Dai Lloyd: Thank you for that. Just to conclude, we received evidence from the older people’s commissioner this morning—it was wonderful evidence, I must say—and one of the things that caused the commissioner concern was this issue of loneliness and isolation. That can be extremely serious, and can exist at a degree that could kill as many people as smoking 15 cigarettes a day. So, would you agree that we should treat loneliness and isolation as an issue of public health?
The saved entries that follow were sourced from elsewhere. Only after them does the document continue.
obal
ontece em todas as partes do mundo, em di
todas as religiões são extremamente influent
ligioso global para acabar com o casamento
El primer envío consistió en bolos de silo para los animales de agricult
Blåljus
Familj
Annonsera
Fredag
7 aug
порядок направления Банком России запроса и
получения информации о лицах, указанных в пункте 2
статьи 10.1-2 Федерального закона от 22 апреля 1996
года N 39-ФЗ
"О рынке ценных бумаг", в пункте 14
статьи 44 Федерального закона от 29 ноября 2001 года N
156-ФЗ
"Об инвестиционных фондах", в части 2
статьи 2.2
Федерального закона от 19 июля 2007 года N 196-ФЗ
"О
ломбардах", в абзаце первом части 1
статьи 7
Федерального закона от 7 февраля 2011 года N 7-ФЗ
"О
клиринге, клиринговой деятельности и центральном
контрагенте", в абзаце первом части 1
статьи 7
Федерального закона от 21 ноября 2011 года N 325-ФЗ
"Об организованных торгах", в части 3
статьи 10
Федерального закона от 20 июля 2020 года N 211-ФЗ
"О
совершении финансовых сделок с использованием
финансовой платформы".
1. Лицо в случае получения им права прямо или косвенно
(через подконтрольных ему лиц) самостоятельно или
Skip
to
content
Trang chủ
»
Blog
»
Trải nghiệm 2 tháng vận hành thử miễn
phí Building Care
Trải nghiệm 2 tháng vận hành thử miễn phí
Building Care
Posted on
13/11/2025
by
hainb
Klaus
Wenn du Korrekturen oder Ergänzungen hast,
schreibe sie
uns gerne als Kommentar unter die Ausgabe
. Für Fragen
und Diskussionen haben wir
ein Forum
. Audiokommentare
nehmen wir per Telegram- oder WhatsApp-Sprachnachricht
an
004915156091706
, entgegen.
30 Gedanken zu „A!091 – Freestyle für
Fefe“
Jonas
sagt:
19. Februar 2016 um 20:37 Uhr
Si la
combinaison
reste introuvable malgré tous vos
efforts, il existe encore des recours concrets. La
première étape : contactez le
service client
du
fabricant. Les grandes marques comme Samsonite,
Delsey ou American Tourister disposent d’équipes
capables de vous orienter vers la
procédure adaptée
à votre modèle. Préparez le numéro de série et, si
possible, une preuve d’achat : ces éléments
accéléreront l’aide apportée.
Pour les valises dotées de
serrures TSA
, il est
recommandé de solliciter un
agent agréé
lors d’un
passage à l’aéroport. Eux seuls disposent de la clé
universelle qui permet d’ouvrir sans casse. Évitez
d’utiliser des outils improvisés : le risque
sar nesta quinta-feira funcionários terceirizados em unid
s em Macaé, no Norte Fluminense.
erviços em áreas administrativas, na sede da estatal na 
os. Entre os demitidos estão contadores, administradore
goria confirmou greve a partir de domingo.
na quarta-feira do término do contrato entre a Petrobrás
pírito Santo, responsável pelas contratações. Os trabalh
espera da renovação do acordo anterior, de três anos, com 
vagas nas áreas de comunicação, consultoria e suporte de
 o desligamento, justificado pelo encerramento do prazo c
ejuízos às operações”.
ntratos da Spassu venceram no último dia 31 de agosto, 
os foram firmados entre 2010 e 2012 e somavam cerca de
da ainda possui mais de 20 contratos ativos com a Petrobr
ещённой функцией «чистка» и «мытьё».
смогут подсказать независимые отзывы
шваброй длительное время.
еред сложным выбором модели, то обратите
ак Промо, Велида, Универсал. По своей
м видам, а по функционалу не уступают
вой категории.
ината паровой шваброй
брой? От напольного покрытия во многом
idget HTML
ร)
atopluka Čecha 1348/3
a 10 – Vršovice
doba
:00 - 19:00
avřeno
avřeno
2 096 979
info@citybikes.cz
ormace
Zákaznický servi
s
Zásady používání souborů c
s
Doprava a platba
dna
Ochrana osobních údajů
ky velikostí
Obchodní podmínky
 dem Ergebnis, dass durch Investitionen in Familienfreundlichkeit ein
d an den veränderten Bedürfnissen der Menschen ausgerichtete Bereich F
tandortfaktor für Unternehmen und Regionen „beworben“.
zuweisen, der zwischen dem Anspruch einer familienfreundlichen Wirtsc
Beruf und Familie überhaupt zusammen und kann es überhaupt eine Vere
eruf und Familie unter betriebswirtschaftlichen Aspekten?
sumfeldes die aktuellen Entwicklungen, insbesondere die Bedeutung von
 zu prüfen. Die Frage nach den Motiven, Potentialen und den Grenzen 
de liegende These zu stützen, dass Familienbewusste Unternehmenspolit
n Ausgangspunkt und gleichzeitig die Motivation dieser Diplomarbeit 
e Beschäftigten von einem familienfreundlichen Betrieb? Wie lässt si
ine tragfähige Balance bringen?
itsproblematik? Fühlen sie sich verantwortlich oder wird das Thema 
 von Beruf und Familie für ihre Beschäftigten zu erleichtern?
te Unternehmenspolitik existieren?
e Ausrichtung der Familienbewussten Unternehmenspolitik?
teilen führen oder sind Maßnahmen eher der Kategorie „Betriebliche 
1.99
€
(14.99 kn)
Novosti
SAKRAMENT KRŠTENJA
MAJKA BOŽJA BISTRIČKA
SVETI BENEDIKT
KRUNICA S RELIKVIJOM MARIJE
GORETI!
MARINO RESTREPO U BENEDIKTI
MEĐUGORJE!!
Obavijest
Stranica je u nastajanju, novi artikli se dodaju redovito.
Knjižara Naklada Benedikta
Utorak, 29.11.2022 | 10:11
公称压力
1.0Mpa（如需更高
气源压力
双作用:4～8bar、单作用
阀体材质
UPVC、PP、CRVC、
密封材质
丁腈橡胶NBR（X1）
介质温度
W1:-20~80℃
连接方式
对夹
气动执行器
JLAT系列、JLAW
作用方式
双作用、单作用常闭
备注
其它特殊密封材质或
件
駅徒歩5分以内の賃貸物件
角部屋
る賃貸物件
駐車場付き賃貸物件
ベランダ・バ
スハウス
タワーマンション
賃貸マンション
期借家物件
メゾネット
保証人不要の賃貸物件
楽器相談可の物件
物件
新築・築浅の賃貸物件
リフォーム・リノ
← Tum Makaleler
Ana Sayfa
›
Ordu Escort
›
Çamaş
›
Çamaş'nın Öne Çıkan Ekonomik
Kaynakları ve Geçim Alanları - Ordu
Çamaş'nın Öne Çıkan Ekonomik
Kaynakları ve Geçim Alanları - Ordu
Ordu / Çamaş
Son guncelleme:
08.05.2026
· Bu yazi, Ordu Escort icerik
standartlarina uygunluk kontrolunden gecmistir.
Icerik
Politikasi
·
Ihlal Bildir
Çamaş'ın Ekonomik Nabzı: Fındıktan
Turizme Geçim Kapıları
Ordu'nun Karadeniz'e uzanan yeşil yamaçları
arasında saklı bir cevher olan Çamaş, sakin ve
[264]   Rebecca Evans: Yes, I certainly would agree that there are significant public health implications of loneliness and isolation, certainly given the evidence that seems to be emerging about it being as bad for you as smoking and other evidence of that sort. You’ll be aware that Welsh Government’s committed to tackling loneliness and isolation. It was a manifesto commitment to take a refreshed approach to this. We’ll be partly doing that through our older people’s strategy, but obviously it will have to be cross cutting, and no doubt will be part of our ‘healthy and active’ approach, as well. But whether or not there are things that we could do in this Bill in order to address that would be another question. Certainly, it is something we are committed to dealing with.

 

[265]   Dai Lloyd: Diolch yn fawr. Yn absenoldeb unrhyw gwestiynau eraill, a allaf i ddatgan felly bod y sesiwn dystiolaeth yma ar ben? A allaf i ddiolch yn fawr iawn i’r Gweinidog am ei phresenoldeb, a hefyd am ei thystiolaeth, a hefyd diolch i’r swyddogion am eu cyfraniad hwythau hefyd?

 

Dai Lloyd: Thank you very much. In the absence of any further questions, may I declare therefore that this evidence session has come to a close? May I thank the Minister very much for her attendance and also for her evidence, and also thank the officials for their contributions?

[266]   A allaf i ddatgan y bydd trawsgrifiad o’r cyfarfod yma ar gael i chi i gadarnhau bod y ffeithiau yn gywir? Ond, gyda hynny o eiriau, a allaf i ddiolch yn fawr i chi unwaith eto am eich presenoldeb a’ch tystiolaeth? Diolch yn fawr.

 

I declare, therefore, that a transcript of this meeting will be made available for you to confirm that it’s factually accurate. With that, may I thank you very much once again for attending and for your evidence? Thank you.

13:32

 

Cynnig o dan Reol Sefydlog 17.42 i Benderfynu Gwahardd y Cyhoedd o Weddill y Cyfarfod
Motion under Standing Order 17.42 to Resolve to Exclude the Public from the Remainder of the Meeting

 

Cynnig:

 

Motion:

bod y pwyllgor yn penderfynu gwahardd y cyhoedd o weddill y cyfarfod yn unol â Rheol Sefydlog 17.42(vi).

that the committee resolves to exclude the public from the remainder of the meeting in accordance with Standing Order 17.42(vi).

 

Cynigiwyd y cynnig.
Motion moved.

 

 

[267]   Dai Lloyd: Wrth i ni symud ymlaen i eitem 8, a allaf i gynnig o dan Rheol Sefydlog 17.42 i benderfynu gwahardd y cyhoedd o weddill y cyfarfod? Fe awn ni i fewn i drafodaeth breifat gyda’ch caniatâd. Pawb yn cytuno. Diolch yn fawr.

 

Dai Lloyd: We will move on to item 8, and may I move under Standing Order 17.42 to resolve to exclude the public for the remainder of the meeting? We will move into private session with your permission. Everyone agrees. Good, thank you.

Derbyniwyd y cynnig.
Motion agreed.

 

 

Daeth rhan gyhoeddus y cyfarfod i ben am 13:32.
The public part of the meeting ended at 13:32.